## START

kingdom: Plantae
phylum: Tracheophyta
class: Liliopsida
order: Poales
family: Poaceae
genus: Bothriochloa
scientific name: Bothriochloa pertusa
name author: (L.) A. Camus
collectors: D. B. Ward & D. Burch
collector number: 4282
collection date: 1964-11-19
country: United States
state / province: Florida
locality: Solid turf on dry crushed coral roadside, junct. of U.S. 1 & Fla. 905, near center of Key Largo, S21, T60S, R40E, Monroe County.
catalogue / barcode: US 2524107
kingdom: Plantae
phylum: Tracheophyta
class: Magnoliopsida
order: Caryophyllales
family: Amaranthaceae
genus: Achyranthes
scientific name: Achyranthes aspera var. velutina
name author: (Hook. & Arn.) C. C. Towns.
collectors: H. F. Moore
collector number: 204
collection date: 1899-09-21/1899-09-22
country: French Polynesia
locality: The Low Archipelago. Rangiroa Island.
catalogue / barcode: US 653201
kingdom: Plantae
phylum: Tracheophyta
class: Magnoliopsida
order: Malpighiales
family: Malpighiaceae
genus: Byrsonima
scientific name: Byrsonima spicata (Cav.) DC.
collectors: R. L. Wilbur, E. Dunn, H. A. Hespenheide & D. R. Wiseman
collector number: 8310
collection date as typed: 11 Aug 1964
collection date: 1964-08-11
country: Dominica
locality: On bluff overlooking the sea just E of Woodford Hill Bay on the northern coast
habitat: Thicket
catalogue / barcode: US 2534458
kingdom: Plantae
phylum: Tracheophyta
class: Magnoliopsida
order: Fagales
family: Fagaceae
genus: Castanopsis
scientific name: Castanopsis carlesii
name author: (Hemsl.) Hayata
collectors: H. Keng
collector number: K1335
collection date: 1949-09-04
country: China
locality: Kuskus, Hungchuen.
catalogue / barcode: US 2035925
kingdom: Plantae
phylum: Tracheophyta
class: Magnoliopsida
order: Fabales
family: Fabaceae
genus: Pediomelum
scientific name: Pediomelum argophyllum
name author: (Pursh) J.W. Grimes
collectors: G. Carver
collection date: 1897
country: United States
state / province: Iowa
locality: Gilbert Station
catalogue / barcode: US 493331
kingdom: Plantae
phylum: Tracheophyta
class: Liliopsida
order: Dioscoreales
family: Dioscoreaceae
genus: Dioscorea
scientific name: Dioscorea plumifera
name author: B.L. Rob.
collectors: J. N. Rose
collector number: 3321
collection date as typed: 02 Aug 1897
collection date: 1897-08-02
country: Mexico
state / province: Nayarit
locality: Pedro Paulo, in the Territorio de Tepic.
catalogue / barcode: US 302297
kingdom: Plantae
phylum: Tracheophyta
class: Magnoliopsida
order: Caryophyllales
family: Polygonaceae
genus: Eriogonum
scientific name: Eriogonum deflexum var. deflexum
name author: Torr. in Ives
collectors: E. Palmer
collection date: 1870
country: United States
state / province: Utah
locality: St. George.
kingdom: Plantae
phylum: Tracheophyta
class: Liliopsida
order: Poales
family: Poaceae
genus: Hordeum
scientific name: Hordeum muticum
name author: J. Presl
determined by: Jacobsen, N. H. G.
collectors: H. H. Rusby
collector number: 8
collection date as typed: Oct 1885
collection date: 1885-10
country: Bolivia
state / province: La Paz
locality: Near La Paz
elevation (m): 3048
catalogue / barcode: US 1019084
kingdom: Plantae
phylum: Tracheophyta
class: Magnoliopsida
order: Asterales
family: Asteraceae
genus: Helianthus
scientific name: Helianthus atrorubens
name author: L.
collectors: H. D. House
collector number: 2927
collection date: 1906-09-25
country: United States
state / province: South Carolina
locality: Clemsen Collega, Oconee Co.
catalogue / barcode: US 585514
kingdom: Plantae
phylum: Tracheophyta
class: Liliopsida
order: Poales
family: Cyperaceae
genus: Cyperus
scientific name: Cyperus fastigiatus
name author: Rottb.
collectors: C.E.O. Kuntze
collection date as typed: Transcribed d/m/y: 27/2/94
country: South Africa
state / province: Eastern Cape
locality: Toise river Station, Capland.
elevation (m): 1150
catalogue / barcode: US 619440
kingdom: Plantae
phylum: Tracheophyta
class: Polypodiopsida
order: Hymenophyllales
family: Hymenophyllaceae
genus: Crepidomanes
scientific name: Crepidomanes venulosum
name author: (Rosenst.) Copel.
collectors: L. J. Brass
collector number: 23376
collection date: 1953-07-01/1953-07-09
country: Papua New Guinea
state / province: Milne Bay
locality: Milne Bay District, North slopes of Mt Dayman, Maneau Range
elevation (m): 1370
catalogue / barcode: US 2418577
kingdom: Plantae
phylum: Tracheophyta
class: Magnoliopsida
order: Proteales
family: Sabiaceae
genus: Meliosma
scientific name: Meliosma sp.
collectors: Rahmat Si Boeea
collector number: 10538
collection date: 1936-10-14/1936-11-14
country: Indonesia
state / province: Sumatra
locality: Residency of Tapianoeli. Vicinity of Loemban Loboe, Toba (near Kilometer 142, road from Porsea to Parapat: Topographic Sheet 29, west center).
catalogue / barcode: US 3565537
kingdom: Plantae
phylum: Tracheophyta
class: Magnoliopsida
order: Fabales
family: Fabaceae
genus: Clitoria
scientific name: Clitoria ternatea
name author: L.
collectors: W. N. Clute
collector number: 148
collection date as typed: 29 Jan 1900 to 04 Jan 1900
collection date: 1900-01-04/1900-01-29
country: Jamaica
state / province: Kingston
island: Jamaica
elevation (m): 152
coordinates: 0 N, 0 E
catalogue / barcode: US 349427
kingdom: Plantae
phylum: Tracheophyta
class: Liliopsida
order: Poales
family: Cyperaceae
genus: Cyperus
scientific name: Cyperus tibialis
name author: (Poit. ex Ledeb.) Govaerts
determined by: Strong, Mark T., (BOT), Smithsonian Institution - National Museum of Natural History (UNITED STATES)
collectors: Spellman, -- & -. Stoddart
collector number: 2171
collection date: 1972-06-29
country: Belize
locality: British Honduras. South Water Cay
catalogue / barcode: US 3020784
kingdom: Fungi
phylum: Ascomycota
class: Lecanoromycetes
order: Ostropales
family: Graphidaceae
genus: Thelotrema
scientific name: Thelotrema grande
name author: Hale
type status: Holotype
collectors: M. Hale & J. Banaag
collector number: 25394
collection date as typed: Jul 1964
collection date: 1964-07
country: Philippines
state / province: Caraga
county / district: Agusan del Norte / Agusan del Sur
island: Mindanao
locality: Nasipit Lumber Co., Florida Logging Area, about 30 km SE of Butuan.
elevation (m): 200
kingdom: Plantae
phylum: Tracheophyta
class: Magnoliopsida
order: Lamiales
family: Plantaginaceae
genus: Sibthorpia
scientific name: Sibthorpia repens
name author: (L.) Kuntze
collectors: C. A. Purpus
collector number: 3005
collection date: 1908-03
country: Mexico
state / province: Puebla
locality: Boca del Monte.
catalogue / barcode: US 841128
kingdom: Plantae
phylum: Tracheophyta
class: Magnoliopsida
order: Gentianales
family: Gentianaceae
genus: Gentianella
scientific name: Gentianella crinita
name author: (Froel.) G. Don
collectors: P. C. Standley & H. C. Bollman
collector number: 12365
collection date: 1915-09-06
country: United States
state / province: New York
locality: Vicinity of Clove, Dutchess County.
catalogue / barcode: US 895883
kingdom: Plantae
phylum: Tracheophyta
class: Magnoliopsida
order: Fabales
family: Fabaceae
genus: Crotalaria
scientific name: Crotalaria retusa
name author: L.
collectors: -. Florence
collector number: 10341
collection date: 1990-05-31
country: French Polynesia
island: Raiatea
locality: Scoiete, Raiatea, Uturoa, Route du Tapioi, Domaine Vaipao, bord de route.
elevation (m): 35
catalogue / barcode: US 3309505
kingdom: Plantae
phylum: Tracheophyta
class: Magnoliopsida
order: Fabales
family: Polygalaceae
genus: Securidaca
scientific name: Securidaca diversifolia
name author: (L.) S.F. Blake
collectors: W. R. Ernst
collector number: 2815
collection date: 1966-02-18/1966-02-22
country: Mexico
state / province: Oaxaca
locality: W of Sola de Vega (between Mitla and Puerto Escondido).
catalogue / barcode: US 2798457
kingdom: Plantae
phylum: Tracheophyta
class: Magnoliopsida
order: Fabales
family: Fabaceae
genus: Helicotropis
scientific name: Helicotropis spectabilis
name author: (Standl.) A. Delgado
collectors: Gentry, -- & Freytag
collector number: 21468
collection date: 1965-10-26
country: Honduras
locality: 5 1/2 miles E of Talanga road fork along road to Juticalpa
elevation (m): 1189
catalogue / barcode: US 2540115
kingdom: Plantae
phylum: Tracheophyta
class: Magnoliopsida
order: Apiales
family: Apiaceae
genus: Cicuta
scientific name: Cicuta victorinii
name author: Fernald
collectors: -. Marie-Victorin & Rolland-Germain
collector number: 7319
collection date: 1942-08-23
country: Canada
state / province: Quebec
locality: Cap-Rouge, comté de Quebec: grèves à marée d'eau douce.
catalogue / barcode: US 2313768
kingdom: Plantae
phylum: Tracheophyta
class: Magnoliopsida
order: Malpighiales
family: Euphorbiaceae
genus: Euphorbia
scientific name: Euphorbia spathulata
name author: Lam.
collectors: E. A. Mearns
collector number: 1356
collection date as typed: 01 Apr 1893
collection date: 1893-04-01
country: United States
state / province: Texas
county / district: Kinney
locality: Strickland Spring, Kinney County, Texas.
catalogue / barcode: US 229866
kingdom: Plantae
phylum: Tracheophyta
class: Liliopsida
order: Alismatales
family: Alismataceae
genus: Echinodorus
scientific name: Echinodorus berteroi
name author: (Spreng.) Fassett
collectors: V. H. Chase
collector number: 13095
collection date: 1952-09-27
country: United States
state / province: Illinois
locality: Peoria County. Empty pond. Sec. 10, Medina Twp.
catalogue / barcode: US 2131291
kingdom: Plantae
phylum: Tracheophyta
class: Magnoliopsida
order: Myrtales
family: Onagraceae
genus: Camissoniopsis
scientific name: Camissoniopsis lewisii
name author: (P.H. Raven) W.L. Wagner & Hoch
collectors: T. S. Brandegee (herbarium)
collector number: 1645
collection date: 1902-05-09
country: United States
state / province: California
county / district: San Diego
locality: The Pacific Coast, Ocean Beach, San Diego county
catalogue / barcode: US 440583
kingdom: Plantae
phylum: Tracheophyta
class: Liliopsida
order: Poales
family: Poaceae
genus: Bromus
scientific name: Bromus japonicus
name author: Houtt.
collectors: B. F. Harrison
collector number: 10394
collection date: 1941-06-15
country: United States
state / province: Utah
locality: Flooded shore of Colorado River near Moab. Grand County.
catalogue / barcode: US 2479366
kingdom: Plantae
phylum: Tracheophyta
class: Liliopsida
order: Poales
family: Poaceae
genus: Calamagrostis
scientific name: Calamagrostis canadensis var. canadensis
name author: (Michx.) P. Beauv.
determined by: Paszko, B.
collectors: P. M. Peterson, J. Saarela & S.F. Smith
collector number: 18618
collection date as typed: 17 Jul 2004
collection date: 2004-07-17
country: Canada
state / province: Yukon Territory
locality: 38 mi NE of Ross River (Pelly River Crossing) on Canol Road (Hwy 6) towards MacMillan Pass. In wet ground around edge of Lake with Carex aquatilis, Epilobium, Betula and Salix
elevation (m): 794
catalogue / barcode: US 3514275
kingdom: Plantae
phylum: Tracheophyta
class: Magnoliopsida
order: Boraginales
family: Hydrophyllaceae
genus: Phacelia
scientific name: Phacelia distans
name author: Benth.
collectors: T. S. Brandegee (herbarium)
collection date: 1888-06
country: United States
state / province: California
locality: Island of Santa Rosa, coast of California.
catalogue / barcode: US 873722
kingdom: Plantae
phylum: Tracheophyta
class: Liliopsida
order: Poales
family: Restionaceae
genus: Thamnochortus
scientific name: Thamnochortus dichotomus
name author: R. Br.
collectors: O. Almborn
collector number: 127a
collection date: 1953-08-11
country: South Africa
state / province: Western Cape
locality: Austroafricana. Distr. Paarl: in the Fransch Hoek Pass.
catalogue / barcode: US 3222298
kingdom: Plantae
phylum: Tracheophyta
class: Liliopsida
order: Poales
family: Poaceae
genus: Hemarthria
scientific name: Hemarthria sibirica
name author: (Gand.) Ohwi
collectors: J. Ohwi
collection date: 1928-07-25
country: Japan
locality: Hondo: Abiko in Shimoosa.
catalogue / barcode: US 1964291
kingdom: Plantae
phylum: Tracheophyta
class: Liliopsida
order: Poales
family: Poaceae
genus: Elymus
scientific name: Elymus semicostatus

## END

*Instructions to follow:*
Quote the items from the line with "collection date: 1952-09-27" up to and including the line with "genus: Camissoniopsis", reproducing each line exactly.

*Output below:*
collection date: 1952-09-27
country: United States
state / province: Illinois
locality: Peoria County. Empty pond. Sec. 10, Medina Twp.
catalogue / barcode: US 2131291
kingdom: Plantae
phylum: Tracheophyta
class: Magnoliopsida
order: Myrtales
family: Onagraceae
genus: Camissoniopsis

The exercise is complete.